The volume does exhibit some of the usual, and perhaps unavoidable, flaws of collections of essays, most notably, the (necessary) gaps in the cultural and historical territory covered.6 For example, as an admittedly biased Renaissance scholar, I would have appreciated that a little more attention be given to the humanist revival of prudence in this period, especially since Renaissance humanists were inspired precisely by the rhetorical (and generally Ciceronian) perspective on prudence that is promoted in this volume. In his introductory chapter, the editor acknowledges that the “Renaissance might have been the high-water mark for prudence as a theory of political action” (21) and Cape concludes his essay by saying that “The real heirs of Cicero’s contribution to the idea of prudentia were not the Romans of the Empire, but the Renaissance humanists” (61). Yet, in the essays, only Machiavelli makes the cut as a — certainly most crucial but not exactly typical — exemplar of the Renaissance’s many-sided view of prudence and rhetoric. (Of course, this is also good news, since it means that much work and research remains to be done on the fortune and various avatars of the notion of prudence throughout history.7)

One last quibble: it would have been interesting to include a general bibliography of primary and secondary literature on prudence, especially since the footnotes to the essays are packed with interesting and up-to-date references.

But these minor criticisms should not prevent scholars (of various disciplines, including classics, rhetoric, political science, philosophy, communications, media and literary studies) from appreciating this significant and timely collection that should play an important role in the current revival of interest in classical prudence.

Let us hope, with the editor, that “some parts of this project” may “double as suggestions toward developing a postmodern culture dedicated to worthwhile and sustainable communities developed through wise use of modes of expertise and experience” (20). Although it might be preferable to end on a more prudent note, since, in Hariman’s own words, “There is no definitive case or last word (…) A reflexive understanding of prudence ends by recapitulating incompleteness” (24).

Notes

1. I also happen to be doing postdoctoral research on the fate of the classical virtue of prudence in sixteenth- and seventeenth-century France, within a research group based at the Université de Montréal (“Les discours de la morale au XVIIe siècle”) under the supervision of Eric Mechoulan.

2. The revival of interest in prudence is obvious in the numerous contemporary references that can be found in the footnotes of the editor’s introductory chapter (see, particularly, footnotes 1 to 3).

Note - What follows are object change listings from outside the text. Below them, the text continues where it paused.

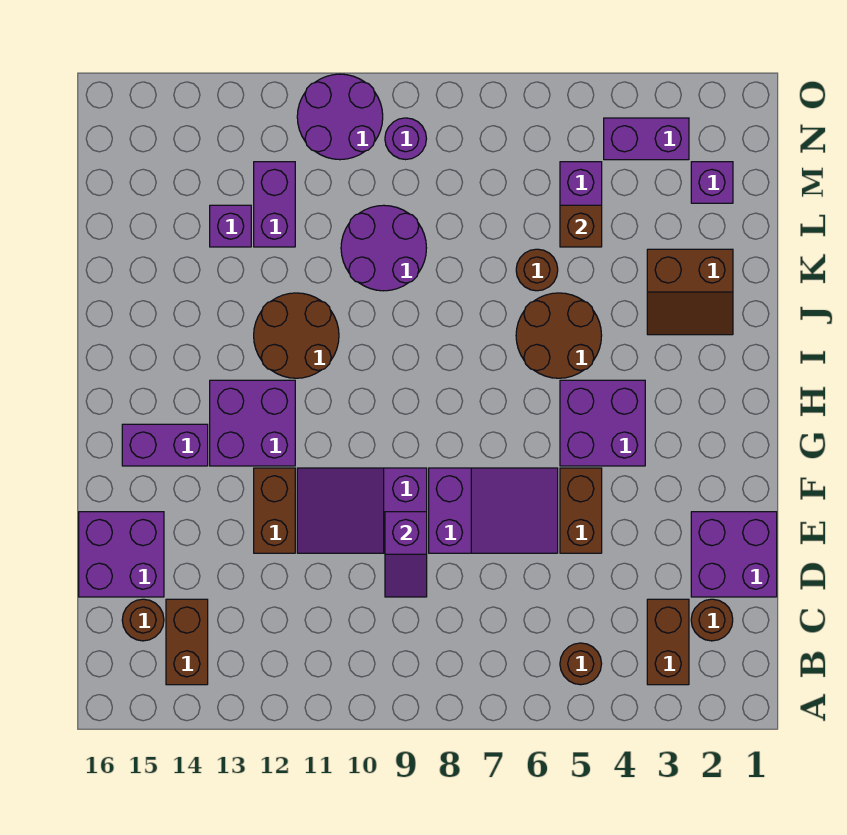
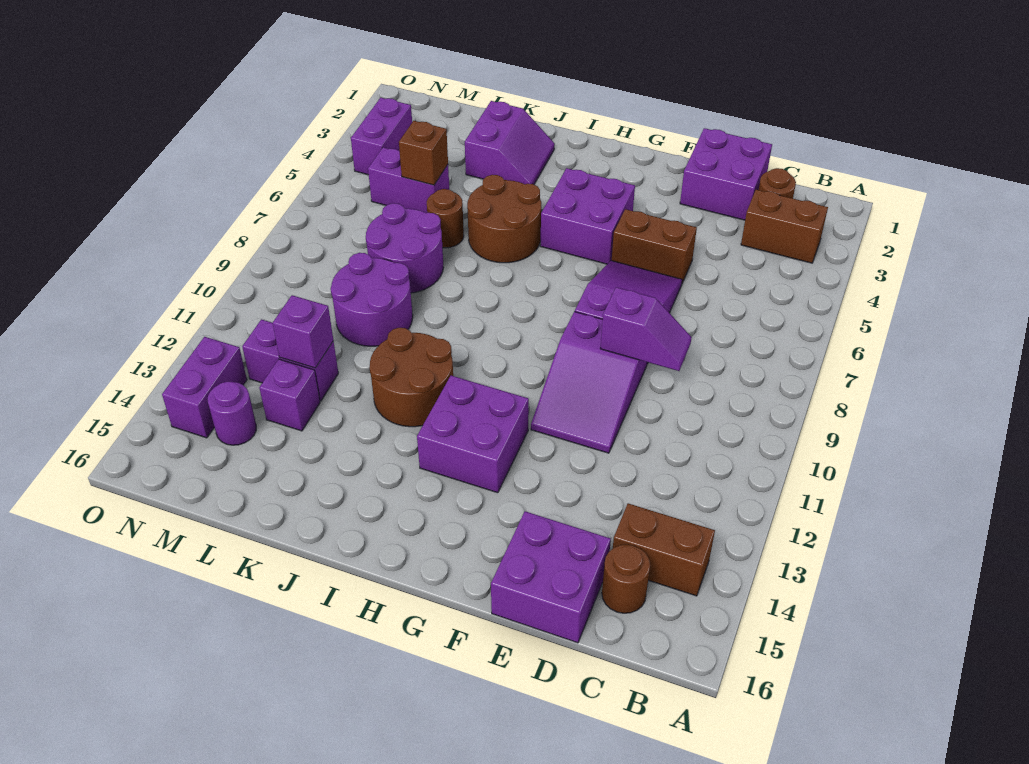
brown round brick B5 level 1 -> none
brown brick E12:F12 level 1 -> none
purple brick G14:G15 level 1 -> purple brick N13:N14 level 1
brown slope J2:K3 level 1 top K -> purple slope J2:K3 level 1 top K
purple brick M2 level 1 -> purple brick L12 level 2
purple round brick N9 level 1 -> purple round brick M14 level 1
purple round brick N10:O11 level 1 -> purple round brick K7:L8 level 1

3. The authors are mainly affiliated with various communication studies programs, but rhetoric, philosophy, political science, “general studies,” and, of course, classics (Cape) are also represented.

4. However, Cape perhaps credits Cicero with too much responsibility for the development of the dialogue genre in Roman culture. A broader view on dialogue’s use in Roman literature can be found in Pierre Grimal’s “Caractères généraux du dialogue romain. De Lucilius à Cicéron” ( L’Information littéraire, 5, Paris, 1955, 192-198). Of course, Cicero will become the most renowned Latin author of dialogues (especially for Renaissance humanists). The best study of Ciceronian dialogue is still Michel Ruch’s Le préambule dans les oeuvres philosophiques de Cicéron. Essai sur la genèse et l’art du dialogue (Paris: Les Belles Lettres, 1958).

5. The authors apparently met at a small conference to discuss their respective articles. The editor, also, by contributing not only a short preface but a substantial introductory chapter and an equally substantial conclusion has greatly contributed to the general coherence of the volume.

6. For example, except for the essays on Cicero, Machiavelli and Lyotard, all other contributions are devoted to either American or British subjects.

7. Perhaps it was thought that Victoria Kahn’s excellent book on Renaissance humanism and prudence (in relation to rhetoric and skepticism) does a good enough job on this subject (V. Kahn, Rhetoric, prudence, and Skepticism in the Renaissance. Ithaca: Cornell University Press, 1985).